Brief
Format everything from the beginning of the items down to and including the line containing "L'organisme d'accueil, in" as a JSON list of strings, with one string per line and blank lines omitted.

Extracted entries

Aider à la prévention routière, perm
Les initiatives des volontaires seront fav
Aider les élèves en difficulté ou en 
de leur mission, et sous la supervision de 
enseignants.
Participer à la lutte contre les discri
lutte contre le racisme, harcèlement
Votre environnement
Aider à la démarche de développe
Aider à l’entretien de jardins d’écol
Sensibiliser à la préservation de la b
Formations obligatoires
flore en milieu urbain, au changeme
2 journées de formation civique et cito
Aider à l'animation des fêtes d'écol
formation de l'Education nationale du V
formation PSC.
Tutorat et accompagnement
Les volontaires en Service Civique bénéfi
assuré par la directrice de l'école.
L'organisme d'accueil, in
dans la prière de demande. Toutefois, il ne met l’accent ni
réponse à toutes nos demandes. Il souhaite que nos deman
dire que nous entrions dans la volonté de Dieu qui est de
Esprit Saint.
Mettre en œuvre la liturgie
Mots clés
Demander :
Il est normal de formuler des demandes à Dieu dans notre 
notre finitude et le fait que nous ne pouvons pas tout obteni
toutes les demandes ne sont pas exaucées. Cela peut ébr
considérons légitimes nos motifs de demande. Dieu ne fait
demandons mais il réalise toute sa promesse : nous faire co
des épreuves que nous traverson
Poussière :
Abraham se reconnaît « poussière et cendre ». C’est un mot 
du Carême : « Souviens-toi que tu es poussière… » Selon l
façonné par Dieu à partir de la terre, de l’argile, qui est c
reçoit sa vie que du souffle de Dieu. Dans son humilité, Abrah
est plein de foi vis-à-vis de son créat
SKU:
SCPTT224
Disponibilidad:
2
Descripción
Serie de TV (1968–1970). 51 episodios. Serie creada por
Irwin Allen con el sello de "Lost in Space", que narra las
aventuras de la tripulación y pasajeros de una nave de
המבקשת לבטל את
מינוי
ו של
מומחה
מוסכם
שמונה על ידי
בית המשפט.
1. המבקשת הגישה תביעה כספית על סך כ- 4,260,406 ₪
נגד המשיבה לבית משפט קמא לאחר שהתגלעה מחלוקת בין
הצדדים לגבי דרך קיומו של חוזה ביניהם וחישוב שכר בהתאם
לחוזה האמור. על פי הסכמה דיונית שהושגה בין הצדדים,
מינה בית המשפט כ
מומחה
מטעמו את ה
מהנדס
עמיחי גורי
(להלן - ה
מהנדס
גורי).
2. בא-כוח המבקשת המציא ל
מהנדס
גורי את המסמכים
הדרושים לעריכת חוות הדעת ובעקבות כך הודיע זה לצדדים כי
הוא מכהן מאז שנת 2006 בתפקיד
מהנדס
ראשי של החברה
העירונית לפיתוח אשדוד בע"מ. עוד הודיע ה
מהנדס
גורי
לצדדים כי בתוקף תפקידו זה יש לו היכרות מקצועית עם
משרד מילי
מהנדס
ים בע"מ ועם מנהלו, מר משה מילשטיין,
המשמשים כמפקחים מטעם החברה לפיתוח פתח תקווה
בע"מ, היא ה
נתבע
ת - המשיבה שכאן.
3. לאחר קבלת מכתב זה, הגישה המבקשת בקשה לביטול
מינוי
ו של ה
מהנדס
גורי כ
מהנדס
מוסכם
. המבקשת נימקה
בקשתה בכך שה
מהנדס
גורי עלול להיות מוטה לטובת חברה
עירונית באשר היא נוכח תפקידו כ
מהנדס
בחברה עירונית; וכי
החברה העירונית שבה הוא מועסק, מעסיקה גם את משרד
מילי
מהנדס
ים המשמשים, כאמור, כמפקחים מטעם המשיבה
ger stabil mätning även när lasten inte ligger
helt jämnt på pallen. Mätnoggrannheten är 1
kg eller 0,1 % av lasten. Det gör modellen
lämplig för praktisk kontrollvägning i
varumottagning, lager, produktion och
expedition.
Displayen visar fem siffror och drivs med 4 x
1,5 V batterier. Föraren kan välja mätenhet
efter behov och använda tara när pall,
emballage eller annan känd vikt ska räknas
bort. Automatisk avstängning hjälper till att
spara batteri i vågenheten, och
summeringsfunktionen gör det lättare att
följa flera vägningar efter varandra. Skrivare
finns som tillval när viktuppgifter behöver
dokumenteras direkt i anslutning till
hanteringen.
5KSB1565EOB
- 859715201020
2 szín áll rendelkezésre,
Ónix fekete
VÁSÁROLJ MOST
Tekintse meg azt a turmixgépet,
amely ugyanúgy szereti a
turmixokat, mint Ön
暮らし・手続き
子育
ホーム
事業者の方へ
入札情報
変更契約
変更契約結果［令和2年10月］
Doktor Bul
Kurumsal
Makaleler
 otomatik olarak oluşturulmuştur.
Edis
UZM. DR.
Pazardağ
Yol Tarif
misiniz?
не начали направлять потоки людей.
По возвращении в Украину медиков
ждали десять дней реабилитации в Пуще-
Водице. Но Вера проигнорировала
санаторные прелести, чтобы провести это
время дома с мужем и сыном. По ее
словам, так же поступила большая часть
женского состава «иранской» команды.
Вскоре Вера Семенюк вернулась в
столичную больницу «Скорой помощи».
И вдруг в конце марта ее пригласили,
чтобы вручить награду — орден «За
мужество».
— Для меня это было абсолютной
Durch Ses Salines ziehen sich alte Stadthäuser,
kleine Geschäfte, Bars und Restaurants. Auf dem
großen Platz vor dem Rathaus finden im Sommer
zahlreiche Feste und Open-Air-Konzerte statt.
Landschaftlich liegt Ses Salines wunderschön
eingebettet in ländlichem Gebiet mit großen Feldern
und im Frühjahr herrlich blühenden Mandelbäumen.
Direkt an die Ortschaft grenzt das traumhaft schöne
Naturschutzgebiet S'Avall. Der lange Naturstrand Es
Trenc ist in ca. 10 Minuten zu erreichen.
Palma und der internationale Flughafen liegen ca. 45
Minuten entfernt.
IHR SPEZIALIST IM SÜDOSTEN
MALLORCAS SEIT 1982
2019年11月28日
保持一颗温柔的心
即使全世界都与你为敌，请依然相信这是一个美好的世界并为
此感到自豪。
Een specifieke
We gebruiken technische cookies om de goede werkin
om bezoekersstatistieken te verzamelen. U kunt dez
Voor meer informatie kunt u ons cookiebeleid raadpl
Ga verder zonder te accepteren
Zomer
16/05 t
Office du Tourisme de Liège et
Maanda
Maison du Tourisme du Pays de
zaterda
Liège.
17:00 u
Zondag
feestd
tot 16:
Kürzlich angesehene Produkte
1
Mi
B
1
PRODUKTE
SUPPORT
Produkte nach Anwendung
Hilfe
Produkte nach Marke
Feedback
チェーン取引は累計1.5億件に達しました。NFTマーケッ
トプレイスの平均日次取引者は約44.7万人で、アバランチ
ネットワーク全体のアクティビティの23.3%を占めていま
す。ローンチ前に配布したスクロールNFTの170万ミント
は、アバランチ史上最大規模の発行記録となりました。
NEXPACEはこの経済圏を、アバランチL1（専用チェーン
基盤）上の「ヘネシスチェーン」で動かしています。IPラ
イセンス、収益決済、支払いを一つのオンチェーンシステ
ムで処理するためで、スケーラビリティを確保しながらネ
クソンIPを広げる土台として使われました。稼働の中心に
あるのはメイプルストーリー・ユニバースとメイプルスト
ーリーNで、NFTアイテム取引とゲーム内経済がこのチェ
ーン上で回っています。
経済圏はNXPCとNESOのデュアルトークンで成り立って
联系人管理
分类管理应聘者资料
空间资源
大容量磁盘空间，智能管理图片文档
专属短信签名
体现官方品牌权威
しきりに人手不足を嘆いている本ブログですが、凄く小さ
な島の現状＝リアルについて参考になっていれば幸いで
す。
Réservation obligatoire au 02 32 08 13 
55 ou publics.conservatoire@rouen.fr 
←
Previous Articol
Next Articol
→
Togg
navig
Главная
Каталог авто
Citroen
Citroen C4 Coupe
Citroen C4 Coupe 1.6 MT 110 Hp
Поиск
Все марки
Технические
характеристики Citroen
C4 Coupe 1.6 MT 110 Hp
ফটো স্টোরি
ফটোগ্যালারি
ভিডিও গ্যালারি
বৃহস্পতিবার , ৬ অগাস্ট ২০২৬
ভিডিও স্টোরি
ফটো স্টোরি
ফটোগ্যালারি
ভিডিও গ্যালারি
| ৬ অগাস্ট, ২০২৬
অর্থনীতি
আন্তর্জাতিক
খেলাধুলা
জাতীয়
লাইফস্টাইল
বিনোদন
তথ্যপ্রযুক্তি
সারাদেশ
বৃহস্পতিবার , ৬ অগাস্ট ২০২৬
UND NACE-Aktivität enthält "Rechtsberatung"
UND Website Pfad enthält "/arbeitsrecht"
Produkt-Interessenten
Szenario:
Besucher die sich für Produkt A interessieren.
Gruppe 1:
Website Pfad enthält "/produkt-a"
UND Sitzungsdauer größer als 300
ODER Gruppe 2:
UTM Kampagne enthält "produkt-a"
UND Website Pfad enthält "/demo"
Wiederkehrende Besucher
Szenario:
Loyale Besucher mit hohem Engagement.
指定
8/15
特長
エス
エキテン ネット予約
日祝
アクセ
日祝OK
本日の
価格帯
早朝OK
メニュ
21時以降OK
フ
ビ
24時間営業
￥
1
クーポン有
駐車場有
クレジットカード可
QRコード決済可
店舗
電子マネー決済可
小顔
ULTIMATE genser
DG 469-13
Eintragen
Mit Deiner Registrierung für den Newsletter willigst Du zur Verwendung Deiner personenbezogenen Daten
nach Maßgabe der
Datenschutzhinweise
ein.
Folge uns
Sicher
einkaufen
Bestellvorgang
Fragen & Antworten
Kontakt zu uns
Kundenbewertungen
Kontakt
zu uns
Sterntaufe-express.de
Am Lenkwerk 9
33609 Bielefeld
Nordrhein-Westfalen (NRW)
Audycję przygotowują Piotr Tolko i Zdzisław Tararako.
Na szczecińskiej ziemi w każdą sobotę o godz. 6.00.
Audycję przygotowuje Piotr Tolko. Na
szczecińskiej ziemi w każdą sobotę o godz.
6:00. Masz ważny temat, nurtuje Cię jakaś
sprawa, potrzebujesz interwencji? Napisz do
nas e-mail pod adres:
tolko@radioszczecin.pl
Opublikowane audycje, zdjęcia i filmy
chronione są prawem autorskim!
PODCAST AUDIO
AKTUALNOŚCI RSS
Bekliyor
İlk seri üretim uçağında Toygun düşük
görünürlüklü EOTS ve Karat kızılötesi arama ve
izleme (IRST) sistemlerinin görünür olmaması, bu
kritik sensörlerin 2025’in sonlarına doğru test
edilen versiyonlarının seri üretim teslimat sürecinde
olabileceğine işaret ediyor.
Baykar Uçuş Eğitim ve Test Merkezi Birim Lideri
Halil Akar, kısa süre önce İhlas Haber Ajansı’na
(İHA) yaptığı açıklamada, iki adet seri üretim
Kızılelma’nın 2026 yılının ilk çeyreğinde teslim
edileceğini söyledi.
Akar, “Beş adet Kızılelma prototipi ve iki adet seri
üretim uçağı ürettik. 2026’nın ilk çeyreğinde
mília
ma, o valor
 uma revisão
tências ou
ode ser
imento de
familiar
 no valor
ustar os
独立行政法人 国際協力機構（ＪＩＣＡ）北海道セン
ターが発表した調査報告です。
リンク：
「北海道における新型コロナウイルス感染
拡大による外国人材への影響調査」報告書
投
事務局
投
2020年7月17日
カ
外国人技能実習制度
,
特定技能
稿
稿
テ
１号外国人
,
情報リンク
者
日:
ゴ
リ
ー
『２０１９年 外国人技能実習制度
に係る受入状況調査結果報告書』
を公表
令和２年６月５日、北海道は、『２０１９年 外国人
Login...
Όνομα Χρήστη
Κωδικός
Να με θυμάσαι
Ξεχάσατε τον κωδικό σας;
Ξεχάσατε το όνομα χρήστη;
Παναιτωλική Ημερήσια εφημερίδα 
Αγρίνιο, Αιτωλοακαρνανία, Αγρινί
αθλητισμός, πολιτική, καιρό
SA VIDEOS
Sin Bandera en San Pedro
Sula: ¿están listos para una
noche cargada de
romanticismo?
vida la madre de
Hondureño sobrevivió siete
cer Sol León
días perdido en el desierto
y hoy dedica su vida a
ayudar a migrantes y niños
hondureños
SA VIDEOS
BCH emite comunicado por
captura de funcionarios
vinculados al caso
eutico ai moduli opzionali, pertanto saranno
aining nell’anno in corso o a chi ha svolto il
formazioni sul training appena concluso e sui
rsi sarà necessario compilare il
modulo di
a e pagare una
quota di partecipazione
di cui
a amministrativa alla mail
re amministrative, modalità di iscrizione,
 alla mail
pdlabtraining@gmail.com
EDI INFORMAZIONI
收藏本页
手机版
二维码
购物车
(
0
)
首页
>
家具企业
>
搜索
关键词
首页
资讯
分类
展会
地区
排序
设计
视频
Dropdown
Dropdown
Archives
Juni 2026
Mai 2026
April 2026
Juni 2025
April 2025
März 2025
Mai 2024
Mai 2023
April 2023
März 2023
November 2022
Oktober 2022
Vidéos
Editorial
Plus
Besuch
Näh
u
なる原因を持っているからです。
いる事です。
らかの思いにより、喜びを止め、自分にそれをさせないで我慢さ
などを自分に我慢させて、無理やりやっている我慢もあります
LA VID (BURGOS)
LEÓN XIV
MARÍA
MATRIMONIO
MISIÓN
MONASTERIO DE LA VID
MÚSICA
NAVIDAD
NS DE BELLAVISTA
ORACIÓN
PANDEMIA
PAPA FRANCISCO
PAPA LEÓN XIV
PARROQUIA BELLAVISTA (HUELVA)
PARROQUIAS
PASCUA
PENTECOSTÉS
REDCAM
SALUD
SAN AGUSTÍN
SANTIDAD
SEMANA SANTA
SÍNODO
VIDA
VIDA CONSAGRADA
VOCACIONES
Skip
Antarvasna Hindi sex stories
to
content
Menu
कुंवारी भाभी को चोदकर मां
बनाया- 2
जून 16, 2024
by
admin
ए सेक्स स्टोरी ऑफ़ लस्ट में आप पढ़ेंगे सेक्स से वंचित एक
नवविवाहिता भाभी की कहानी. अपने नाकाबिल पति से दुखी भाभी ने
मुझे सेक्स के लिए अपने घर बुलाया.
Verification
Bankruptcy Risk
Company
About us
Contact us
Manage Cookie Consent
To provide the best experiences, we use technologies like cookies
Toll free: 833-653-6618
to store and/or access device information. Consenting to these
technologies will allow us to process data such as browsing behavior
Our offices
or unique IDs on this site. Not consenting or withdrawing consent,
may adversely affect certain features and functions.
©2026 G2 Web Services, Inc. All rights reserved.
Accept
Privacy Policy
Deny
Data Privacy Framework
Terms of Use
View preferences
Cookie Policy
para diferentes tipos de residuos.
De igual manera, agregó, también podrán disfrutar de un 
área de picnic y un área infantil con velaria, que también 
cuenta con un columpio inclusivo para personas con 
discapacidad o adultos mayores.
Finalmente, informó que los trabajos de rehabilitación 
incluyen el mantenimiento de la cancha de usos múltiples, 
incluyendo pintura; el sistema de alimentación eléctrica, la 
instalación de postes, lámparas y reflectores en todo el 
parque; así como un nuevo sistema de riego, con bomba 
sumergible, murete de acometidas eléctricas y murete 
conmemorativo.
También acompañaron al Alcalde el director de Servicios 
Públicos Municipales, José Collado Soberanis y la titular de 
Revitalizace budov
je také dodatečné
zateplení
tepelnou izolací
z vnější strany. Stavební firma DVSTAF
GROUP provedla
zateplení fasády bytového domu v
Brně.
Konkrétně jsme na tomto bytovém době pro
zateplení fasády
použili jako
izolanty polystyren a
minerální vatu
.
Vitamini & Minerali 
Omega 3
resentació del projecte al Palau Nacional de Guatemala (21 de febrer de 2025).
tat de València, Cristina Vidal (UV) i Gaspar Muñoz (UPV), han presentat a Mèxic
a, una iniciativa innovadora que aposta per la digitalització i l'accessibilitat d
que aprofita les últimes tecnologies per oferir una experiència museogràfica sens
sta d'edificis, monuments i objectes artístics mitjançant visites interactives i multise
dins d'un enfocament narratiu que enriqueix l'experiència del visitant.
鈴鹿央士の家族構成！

Your response
[
  "Aider à la prévention routière, perm",
  "Les initiatives des volontaires seront fav",
  "Aider les élèves en difficulté ou en ",
  "de leur mission, et sous la supervision de ",
  "enseignants.",
  "Participer à la lutte contre les discri",
  "lutte contre le racisme, harcèlement",
  "Votre environnement",
  "Aider à la démarche de développe",
  "Aider à l’entretien de jardins d’écol",
  "Sensibiliser à la préservation de la b",
  "Formations obligatoires",
  "flore en milieu urbain, au changeme",
  "2 journées de formation civique et cito",
  "Aider à l'animation des fêtes d'écol",
  "formation de l'Education nationale du V",
  "formation PSC.",
  "Tutorat et accompagnement",
  "Les volontaires en Service Civique bénéfi",
  "assuré par la directrice de l'école.",
  "L'organisme d'accueil, in"
]